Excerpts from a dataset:

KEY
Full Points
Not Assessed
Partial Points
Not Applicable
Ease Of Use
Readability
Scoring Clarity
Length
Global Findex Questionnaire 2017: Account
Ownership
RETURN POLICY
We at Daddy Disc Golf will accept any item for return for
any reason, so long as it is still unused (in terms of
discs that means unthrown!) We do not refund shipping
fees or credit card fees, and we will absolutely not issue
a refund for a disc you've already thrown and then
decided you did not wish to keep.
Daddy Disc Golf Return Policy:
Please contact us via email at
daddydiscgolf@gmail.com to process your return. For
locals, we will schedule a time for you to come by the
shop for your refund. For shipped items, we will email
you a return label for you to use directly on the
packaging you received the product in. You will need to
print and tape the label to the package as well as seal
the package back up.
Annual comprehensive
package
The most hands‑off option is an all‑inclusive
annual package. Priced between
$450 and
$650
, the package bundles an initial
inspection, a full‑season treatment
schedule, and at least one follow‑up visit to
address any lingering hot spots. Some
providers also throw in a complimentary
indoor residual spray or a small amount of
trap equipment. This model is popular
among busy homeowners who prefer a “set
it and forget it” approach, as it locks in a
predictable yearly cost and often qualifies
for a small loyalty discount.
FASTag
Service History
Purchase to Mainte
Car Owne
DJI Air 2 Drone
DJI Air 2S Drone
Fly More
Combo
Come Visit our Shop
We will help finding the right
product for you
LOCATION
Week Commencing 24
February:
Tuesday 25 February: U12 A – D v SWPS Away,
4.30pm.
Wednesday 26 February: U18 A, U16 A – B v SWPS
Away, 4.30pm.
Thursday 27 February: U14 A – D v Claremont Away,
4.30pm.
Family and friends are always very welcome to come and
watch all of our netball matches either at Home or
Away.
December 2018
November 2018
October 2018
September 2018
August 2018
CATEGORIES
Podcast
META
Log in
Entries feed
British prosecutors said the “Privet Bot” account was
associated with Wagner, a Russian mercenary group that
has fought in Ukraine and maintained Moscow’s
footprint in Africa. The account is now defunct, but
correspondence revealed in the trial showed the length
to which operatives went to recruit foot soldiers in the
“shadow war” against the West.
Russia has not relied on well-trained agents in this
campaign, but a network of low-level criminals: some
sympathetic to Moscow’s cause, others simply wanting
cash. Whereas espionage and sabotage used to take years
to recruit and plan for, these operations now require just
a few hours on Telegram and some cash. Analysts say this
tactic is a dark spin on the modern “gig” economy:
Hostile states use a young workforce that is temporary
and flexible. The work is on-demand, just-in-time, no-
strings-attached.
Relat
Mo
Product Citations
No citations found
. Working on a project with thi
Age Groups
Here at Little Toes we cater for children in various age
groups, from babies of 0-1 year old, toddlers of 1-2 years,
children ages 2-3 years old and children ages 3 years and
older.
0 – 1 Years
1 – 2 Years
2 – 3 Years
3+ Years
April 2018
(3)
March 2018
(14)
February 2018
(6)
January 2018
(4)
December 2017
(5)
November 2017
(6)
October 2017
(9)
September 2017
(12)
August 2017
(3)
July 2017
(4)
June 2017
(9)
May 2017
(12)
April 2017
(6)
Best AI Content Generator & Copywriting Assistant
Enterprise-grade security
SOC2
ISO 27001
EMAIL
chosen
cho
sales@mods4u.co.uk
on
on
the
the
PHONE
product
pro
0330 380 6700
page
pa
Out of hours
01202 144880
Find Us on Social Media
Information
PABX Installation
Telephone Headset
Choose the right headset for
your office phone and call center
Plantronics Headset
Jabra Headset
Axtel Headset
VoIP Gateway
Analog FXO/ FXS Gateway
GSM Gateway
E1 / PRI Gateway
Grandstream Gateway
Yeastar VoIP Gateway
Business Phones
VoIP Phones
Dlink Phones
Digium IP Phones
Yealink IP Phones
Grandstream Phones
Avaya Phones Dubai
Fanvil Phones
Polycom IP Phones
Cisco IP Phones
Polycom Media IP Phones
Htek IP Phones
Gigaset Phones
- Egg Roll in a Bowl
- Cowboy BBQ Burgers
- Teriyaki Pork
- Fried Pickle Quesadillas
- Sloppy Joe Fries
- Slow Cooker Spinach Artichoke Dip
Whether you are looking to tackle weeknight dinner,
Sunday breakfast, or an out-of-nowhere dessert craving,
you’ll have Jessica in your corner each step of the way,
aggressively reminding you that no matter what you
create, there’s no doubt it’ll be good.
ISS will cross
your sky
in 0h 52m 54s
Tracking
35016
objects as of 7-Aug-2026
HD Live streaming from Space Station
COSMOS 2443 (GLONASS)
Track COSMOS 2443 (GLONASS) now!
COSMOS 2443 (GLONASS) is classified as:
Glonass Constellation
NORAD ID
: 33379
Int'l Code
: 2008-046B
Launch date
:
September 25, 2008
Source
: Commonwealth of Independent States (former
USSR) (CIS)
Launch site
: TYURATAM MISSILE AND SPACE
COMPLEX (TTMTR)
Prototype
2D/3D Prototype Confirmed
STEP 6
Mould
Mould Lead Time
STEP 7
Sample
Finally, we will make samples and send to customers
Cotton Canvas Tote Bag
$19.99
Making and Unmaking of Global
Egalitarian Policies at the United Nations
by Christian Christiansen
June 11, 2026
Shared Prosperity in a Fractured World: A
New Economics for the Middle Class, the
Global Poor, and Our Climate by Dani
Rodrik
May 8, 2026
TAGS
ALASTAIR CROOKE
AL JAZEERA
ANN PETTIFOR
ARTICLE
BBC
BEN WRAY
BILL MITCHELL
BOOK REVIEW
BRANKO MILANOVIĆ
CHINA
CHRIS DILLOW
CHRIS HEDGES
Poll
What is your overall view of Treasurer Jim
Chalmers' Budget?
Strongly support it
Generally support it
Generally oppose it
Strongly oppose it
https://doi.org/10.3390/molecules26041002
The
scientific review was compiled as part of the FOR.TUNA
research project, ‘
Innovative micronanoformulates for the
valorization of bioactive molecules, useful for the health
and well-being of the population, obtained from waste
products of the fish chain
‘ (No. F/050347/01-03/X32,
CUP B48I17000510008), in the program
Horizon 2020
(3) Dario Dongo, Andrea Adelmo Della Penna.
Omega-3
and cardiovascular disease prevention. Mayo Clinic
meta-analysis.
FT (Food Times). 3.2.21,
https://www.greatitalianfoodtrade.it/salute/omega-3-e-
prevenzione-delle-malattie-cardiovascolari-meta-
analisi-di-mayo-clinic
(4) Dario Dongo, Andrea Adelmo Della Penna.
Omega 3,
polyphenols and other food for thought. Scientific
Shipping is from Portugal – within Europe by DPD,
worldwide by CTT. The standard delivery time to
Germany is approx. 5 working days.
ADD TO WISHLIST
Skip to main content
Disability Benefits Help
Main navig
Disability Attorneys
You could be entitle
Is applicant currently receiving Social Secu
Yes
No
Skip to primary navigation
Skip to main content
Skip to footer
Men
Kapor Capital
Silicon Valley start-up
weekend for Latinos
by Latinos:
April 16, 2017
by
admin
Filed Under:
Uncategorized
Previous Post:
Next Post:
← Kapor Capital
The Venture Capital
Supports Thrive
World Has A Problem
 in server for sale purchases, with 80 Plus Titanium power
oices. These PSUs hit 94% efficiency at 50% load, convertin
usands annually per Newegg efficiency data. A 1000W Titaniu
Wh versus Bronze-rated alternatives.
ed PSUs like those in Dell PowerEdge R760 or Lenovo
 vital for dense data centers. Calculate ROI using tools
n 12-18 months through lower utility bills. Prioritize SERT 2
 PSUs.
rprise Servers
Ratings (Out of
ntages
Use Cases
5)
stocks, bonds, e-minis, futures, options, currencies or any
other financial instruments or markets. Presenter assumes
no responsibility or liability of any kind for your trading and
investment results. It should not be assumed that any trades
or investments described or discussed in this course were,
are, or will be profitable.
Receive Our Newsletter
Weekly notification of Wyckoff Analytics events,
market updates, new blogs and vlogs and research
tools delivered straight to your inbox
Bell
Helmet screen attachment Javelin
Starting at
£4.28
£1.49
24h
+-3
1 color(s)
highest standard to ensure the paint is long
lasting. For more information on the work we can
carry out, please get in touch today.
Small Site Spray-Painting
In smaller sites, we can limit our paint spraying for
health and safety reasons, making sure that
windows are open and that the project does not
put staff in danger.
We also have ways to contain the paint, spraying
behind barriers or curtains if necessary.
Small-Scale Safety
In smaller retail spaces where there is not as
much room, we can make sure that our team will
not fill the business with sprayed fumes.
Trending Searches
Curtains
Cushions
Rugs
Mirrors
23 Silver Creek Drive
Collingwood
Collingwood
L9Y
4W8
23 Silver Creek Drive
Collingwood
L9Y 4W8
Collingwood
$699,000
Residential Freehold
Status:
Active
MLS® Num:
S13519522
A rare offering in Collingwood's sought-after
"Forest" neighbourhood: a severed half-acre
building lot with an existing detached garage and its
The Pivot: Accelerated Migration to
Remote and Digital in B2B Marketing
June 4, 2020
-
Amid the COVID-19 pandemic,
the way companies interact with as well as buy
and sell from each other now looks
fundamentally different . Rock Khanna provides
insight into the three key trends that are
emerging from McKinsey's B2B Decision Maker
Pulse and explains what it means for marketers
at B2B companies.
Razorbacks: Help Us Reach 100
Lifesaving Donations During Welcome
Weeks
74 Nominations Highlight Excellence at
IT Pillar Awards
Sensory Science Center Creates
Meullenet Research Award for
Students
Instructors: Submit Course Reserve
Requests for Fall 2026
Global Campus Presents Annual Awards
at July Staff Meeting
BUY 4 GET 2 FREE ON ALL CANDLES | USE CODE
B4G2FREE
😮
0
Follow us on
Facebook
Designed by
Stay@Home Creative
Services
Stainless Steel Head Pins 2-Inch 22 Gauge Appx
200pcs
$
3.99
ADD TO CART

**Instructions for the task**. The answer is the lines above between the line holding "October 2017" and the line holding "CHRIS DILLOW", inclusive, each written out exactly, and no others.

**Exercise solution**.
October 2017
(9)
September 2017
(12)
August 2017
(3)
July 2017
(4)
June 2017
(9)
May 2017
(12)
April 2017
(6)
Best AI Content Generator & Copywriting Assistant
Enterprise-grade security
SOC2
ISO 27001
EMAIL
chosen
cho
sales@mods4u.co.uk
on
on
the
the
PHONE
product
pro
0330 380 6700
page
pa
Out of hours
01202 144880
Find Us on Social Media
Information
PABX Installation
Telephone Headset
Choose the right headset for
your office phone and call center
Plantronics Headset
Jabra Headset
Axtel Headset
VoIP Gateway
Analog FXO/ FXS Gateway
GSM Gateway
E1 / PRI Gateway
Grandstream Gateway
Yeastar VoIP Gateway
Business Phones
VoIP Phones
Dlink Phones
Digium IP Phones
Yealink IP Phones
Grandstream Phones
Avaya Phones Dubai
Fanvil Phones
Polycom IP Phones
Cisco IP Phones
Polycom Media IP Phones
Htek IP Phones
Gigaset Phones
- Egg Roll in a Bowl
- Cowboy BBQ Burgers
- Teriyaki Pork
- Fried Pickle Quesadillas
- Sloppy Joe Fries
- Slow Cooker Spinach Artichoke Dip
Whether you are looking to tackle weeknight dinner,
Sunday breakfast, or an out-of-nowhere dessert craving,
you’ll have Jessica in your corner each step of the way,
aggressively reminding you that no matter what you
create, there’s no doubt it’ll be good.
ISS will cross
your sky
in 0h 52m 54s
Tracking
35016
objects as of 7-Aug-2026
HD Live streaming from Space Station
COSMOS 2443 (GLONASS)
Track COSMOS 2443 (GLONASS) now!
COSMOS 2443 (GLONASS) is classified as:
Glonass Constellation
NORAD ID
: 33379
Int'l Code
: 2008-046B
Launch date
:
September 25, 2008
Source
: Commonwealth of Independent States (former
USSR) (CIS)
Launch site
: TYURATAM MISSILE AND SPACE
COMPLEX (TTMTR)
Prototype
2D/3D Prototype Confirmed
STEP 6
Mould
Mould Lead Time
STEP 7
Sample
Finally, we will make samples and send to customers
Cotton Canvas Tote Bag
$19.99
Making and Unmaking of Global
Egalitarian Policies at the United Nations
by Christian Christiansen
June 11, 2026
Shared Prosperity in a Fractured World: A
New Economics for the Middle Class, the
Global Poor, and Our Climate by Dani
Rodrik
May 8, 2026
TAGS
ALASTAIR CROOKE
AL JAZEERA
ANN PETTIFOR
ARTICLE
BBC
BEN WRAY
BILL MITCHELL
BOOK REVIEW
BRANKO MILANOVIĆ
CHINA
CHRIS DILLOW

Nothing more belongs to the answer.